Thanks for reporting this! Indeed, the result of inferTransferOpMaskType is wrong. The mask for transfer ops is inferred by inversing its permutation map as masking applies to the memory operation side of it, which is a single element in this case. The code inversing the mask is probably not handling this case properly. I think compressUnusedDims might be turning the broadcasting map (e.g., (d0, d1, ..., dn) -> (0, 0, ... 0) into a map with no inputs (e.g., () -> (0, 0, ... 0)) and things get off rail after that.

I can look into this later this week, if needed. Just let me know.

banach-space commented 2 days ago

Thanks for replying!

I can look into this later this week, if needed. Just let me know.

Can you take look at the test that I linked? I think that the current semantics are not 100% correct.

Also, let me share what I've tried already (see diff below). I've updated inferTransferOpMaskType with a pre-processing step so that:

  1. (new!) Replace broadcast dims with identities (d0, d1, ..., dn) -> (0, 0, ... 0) --> (d0, d1, ..., dn) -> (d0, d1, ... dn)
  2. (old) Inverse the map: (d0, d1, ..., dn) -> (d0, d1, ... dn) --> (d0, d1, ..., dn) -> (d0, d1, ... dn).
  3. (old) Finally, proceed with the rest.

This makes sense under the assumption that:

for broadcast dims, the corresponding mask size should be identical to the output vector size.

This would mean that this example, extracted from invalid.mlir, is actually valid:

%mask = vector.splat %c1 : vector<3x8x7xi1> 
%0 = vector.transfer_read %arg0[%c3, %c3, %c3], %cst, %mask {permutation_map = affine_map<(d0, d1, d2)->(d0, 0, d2)>} : memref<?x?x?xf32>, vector<3x8x7xf32> 

My update to inferTransferOpMaskType fixes the repro, but ... brakes "invalid.mlir" and other tests.
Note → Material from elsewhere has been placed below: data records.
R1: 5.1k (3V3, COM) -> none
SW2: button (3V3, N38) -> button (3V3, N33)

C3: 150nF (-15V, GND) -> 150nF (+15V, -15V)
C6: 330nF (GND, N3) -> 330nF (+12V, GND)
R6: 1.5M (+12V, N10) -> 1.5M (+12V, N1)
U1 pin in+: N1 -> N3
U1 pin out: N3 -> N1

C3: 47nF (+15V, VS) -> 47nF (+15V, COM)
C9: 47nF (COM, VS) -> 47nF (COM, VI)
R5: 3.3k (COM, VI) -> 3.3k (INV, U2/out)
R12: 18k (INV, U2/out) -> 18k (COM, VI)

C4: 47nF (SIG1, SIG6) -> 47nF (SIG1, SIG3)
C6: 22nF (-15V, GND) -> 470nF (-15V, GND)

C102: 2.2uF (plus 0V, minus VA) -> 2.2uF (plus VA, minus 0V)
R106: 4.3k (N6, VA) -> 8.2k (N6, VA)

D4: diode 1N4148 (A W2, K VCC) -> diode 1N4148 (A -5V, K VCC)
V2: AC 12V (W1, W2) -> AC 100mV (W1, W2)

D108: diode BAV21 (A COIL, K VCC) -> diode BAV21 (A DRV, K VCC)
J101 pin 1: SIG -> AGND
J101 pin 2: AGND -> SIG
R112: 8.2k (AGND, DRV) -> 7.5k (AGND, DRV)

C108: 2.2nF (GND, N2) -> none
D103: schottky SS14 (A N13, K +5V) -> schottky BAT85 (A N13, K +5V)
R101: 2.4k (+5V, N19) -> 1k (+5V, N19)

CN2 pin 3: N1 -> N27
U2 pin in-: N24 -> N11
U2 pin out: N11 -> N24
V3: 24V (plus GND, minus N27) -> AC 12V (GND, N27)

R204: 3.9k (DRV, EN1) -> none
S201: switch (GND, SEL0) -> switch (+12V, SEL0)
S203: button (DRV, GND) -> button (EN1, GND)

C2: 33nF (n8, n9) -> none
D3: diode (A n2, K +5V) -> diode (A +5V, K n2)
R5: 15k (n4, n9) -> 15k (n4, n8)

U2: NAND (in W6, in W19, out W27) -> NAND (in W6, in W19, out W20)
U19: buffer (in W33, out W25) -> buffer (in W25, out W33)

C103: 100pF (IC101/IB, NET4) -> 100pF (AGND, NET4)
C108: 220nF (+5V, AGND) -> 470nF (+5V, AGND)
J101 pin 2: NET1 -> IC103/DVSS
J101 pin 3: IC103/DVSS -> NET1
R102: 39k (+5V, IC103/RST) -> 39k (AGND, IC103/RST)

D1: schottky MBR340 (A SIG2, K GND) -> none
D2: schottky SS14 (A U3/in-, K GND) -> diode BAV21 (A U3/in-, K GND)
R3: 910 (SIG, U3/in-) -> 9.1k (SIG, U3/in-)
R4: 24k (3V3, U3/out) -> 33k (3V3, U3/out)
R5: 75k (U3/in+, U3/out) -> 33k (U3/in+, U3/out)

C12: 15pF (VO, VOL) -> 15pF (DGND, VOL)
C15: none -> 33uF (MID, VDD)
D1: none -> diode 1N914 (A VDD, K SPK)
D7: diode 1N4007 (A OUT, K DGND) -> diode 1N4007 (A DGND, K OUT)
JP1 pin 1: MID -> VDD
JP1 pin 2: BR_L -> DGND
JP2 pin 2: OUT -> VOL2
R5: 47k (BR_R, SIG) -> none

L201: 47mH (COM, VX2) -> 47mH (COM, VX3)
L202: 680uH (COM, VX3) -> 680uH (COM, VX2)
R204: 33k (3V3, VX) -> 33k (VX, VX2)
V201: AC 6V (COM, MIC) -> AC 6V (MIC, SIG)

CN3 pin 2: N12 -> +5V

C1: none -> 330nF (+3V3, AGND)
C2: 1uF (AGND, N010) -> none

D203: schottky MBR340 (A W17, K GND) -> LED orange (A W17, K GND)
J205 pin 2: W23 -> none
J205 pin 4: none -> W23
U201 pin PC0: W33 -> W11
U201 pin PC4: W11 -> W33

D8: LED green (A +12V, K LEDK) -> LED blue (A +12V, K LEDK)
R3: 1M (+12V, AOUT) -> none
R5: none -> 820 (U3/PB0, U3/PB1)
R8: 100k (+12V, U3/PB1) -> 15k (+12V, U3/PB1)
I'm trying to figure out whether it's my assumptions or the tests that are wrong 😅


diff --git a/mlir/lib/Dialect/Vector/IR/VectorOps.cpp b/mlir/lib/Dialect/Vector/IR/VectorOps.cpp
index db199a46e163..5760c8243261 100644
--- a/mlir/lib/Dialect/Vector/IR/VectorOps.cpp
+++ b/mlir/lib/Dialect/Vector/IR/VectorOps.cpp
@@ -4118,7 +4118,21 @@ void TransferReadOp::print(OpAsmPrinter &p) {
 VectorType mlir::vector::inferTransferOpMaskType(VectorType vecType,
                                                  AffineMap permMap) {
   auto i1Type = IntegerType::get(permMap.getContext(), 1);
-  AffineMap invPermMap = inversePermutation(compressUnusedDims(permMap));
+  SmallVector<AffineExpr> newResults;
+  for (auto [idx, expr] : llvm::enumerate(permMap.getResults())) {
+    auto constExpr = dyn_cast<AffineConstantExpr>(expr);
+    if (constExpr && constExpr.getValue() == 0) {
+      auto dim = getAffineDimExpr(idx, vecType.getContext());
+      newResults.push_back(dim);
+    }
+    else
+      newResults.push_back(expr);
+  }
+  AffineMap newMap =
+      AffineMap::get(std::max<int64_t>(permMap.getNumDims(), newResults.size()),
+                     permMap.getNumSymbols(), newResults, vecType.getContext());
+  AffineMap invPermMap = inversePermutation(compressUnusedDims(newMap));
   assert(invPermMap && "Inversed permutation map couldn't be computed");
   SmallVector<int64_t, 8> maskShape = invPermMap.compose(vecType.getShape());